According to TMA research, only two insurers offer broad preferred provider organization (PPO) networks ¾ containing ample physicians for patients to see ¾ in Texas’ 2016 Affordable Care Act insurance marketplace, and both sell only regional coverage. In the 2015 health insurance marketplace, four health plans offered hundreds of PPO plans across the state.
TMA says it will support legislation to preserve physicians’ rights to bill for care they provide, while at the same time arming patients with more information to lessen the likelihood of receiving a surprise bill.
“Lawmakers want physicians to be a part of the solution. And we want the same things our patients want, which is transparency, not just from physicians but from all health plans and all health care providers, because our patients don't deserve to get a surprise bill,” said Beaumont anesthesiologist Ray Callas, MD, task force member and chair of TMA’s Council on Legislation.
Dr. Callas recently presented TMA’s new legislative recommendations to protect and inform patients to the Senate Committee on Business and Commerce, and the House Committee on Insurance. TMA recommends:
- Mandatory increase in state agency oversight of the adequacy of insurer networks, especially for insurers often brought to mediation by patients.
- Expanding the current mediation process to include all out-of-network physicians, other health care professionals, and vendors providing services at a facility. (The current mediation process pertains only to some out-of-network, hospital-based physicians. The current mediation threshold of a $500 balance after copayments, deductibles and coinsurance should be maintained.)
- Expansion of the current mediation process to apply to any out-of-network hospital, outpatient hospital, ambulatory surgical center, free-standing emergency medical facility or department, and ground ambulance services.
- Requiring that, prior to any preauthorized elective services, the insurer inform the patient about the network status of the facility-based physicians and others who may bill for services.

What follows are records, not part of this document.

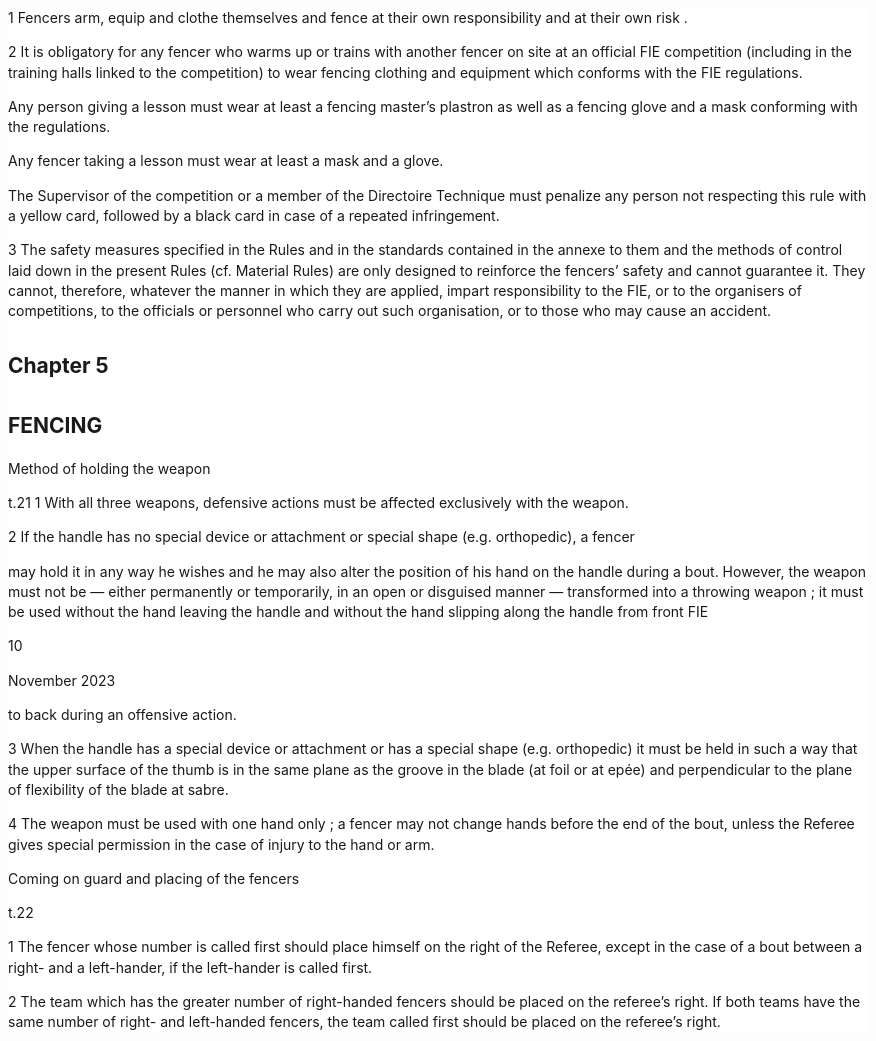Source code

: 1 Fencers arm, equip and clothe themselves and fence at their own responsibility and at their own risk .

2 It is obligatory for any fencer who warms up or trains with another fencer on site at an official FIE competition (including in the training halls linked to the competition) to wear fencing clothing and equipment which conforms with the FIE regulations. 

Any person giving a lesson must wear at least a fencing master’s plastron as well as a fencing glove and a mask conforming with the regulations. 

Any fencer taking a lesson must wear at least a mask and a glove. 

The Supervisor of the competition or a member of the Directoire Technique must penalize any person not respecting this rule with a yellow card, followed by a black card in case of a repeated infringement. 

3 The safety measures specified in the Rules and in the standards contained in the annexe to them and the methods of control laid down in the present Rules (cf. Material Rules) are only designed to reinforce the fencers’ safety and cannot guarantee it. They cannot, therefore, whatever the manner in which they are applied, impart responsibility to the FIE, or to the organisers of competitions, to the officials or personnel who carry out such organisation, or to those who may cause an accident. 

## Chapter 5 

## FENCING 

Method of holding the weapon 

t.21 1 With all three weapons, defensive actions must be affected exclusively with the weapon. 

2 If the handle has no special device or attachment or special shape (e.g. orthopedic), a fencer 

may hold it in any way he wishes and he may also alter the position of his hand on the handle during a bout. However, the weapon must not be — either permanently or temporarily, in an open or disguised manner — transformed into a throwing weapon ; it must be used without the hand leaving the handle and without the hand slipping along the handle from front FIE 

10 

November 2023 

to back during an offensive action. 

3 When the handle has a special device or attachment or has a special shape (e.g. orthopedic) it must be held in such a way that the upper surface of the thumb is in the same plane as the groove in the blade (at foil or at epée) and perpendicular to the plane of flexibility of the blade at sabre. 

4 The weapon must be used with one hand only ; a fencer may not change hands before the end of the bout, unless the Referee gives special permission in the case of injury to the hand or arm. 

Coming on guard and placing of the fencers 

t.22 

1 The fencer whose number is called first should place himself on the right of the Referee, except in the case of a bout between a right- and a left-hander, if the left-hander is called first. 

2 The team which has the greater number of right-handed fencers should be placed on the referee’s right. If both teams have the same number of right- and left-handed fencers, the team called first should be placed on the referee’s right.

- Use of a standard form by physicians and providers to tell patients which physicians and providers might be involved in their care and how to contact them. Physicians and providers also should advise patients that it’s possible that another doctor or provider might treat the patient when unforeseen scheduling or staffing changes at the facility occur.
- Requiring insurers selling PPOs to include “a clear and conspicuous notice regarding the implications of using or receiving services from an out-of-network physician … and the potential for balance billing” on their websites, policy documents, and directories.
- Requiring insurance brokers and agents to educate consumers about the inherent limitations of the plans they buy, especially their out-of-pocket responsibilities for care provided both in and out of network.
TMA has also unveiled “Why Did I Get That Medical Bill?” to help explain to the public the root causes of unexpected medical bills.
“[Having narrow networks with too few doctors] is like buying a warranty on a car and finding out there’s only one shop in the entire [town] you can take your car to,” said Dr. Valenti.